The values in most predefined variables can be accessed by alternative means.

$!

  • The last exception object raised. The exception object can also be accessed using => in rescue clause.


$@

  • The stack backtrace for the last exception raised. The stack backtrace information can retrieved by Exception#backtrace method of the last exception.


$/

  • The input record separator (newline by default). gets, readline, etc., take their input record separator as optional argument.


$\

  • The output record separator (nil by default).


$,

  • The output separator between the arguments to print and Array#join (nil by default). You can specify separator explicitly to Array#join.


$;

  • The default separator for split (nil by default). You can specify separator explicitly for String#split.


$.

  • The number of the last line read from the current input file. Equivalent to ARGF.lineno.


$<

  • Synonym for ARGF.


$>

  • Synonym for $defout.


$0

  • The name of the current Ruby program being executed.


$$

  • The process.pid of the current Ruby program being executed.


$?

  • The exit status of the last process terminated.


$:

  • Synonym for $LOAD_PATH.


$DEBUG

  • True if the -d or --debug command-line option is specified.


$defout

  • The destination output for print and printf ($stdout by default).


$F

  • The variable that receives the output from split when -a is specified. This variable is set if the -a command-line option is specified along with the -p or -n option.


$FILENAME

  • The name of the file currently being read from ARGF. Equivalent to ARGF.filename.


$LOAD_PATH

  • An array holding the directories to be searched when loading files with the load and require methods.


$SAFE

  • The security level.
    0   No checks are performed on externally supplied (tainted) data. (default)

    1   Potentially dangerous operations using tainted data are forbidden.

    2   Potentially dangerous operations on processes and files are forbidden.

    3   All newly created objects are considered tainted.

    4   Modification of global data is forbidden.

$stdin

  • Standard input (STDIN by default).


$stdout

  • Standard output (STDOUT by default).


$stderr

  • Standard error (STDERR by default).


$VERBOSE

  • True if the -v, -w, or --verbose command-line option is specified.


$- x

  • The value of interpreter option -x (x=0, a, d, F, i, K, l, p, v).
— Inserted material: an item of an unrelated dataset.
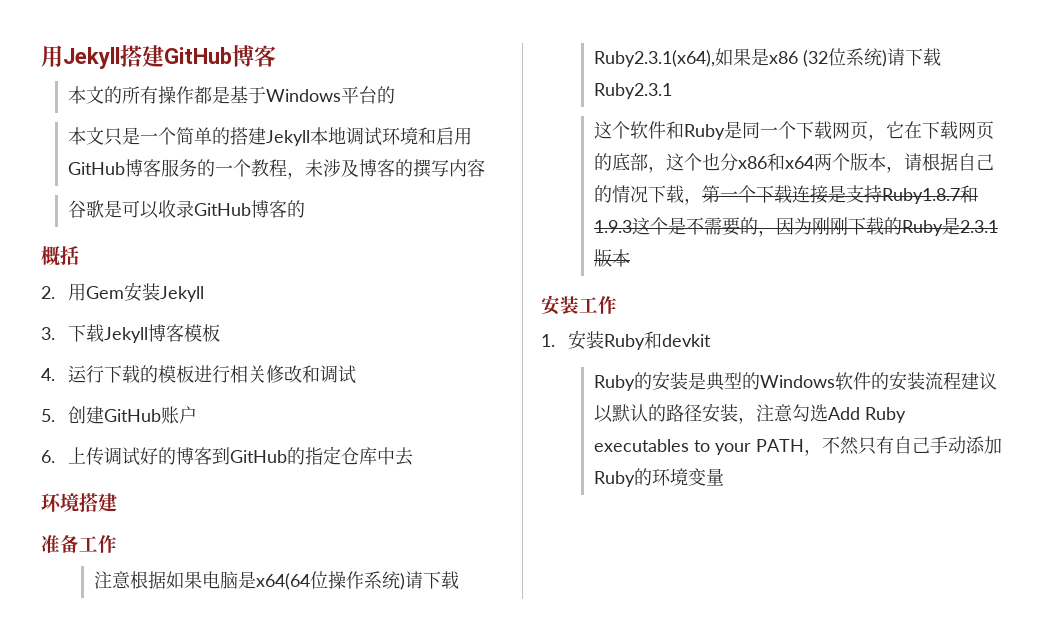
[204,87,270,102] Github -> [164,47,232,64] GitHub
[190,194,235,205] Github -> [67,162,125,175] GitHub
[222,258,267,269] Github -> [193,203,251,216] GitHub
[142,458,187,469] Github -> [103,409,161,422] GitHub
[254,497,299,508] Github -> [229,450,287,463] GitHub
The following are local variables:

$_

  • The last string read by gets or readline in the current scope.


$~

  • MatchData relating to the last match. Regex#match method returns the last match information.


The following variables hold values that change in accordance with the current value of $~ and can't receive assignment:

$ n ($1, $2, $3...)

  • The string matched in the nth group of the last pattern match. Equivalent to m[n], where m is a MatchData object.


$&

  • The string matched in the last pattern match. Equivalent to m[0], where m is a MatchData object.


$`

  • The string preceding the match in the last pattern match. Equivalent to m.pre_match, where m is a MatchData object.


$'

  • The string following the match in the last pattern match. Equivalent to m.post_match, where m is a MatchData object.


$+

  • The string corresponding to the last successfully matched group in the last pattern match.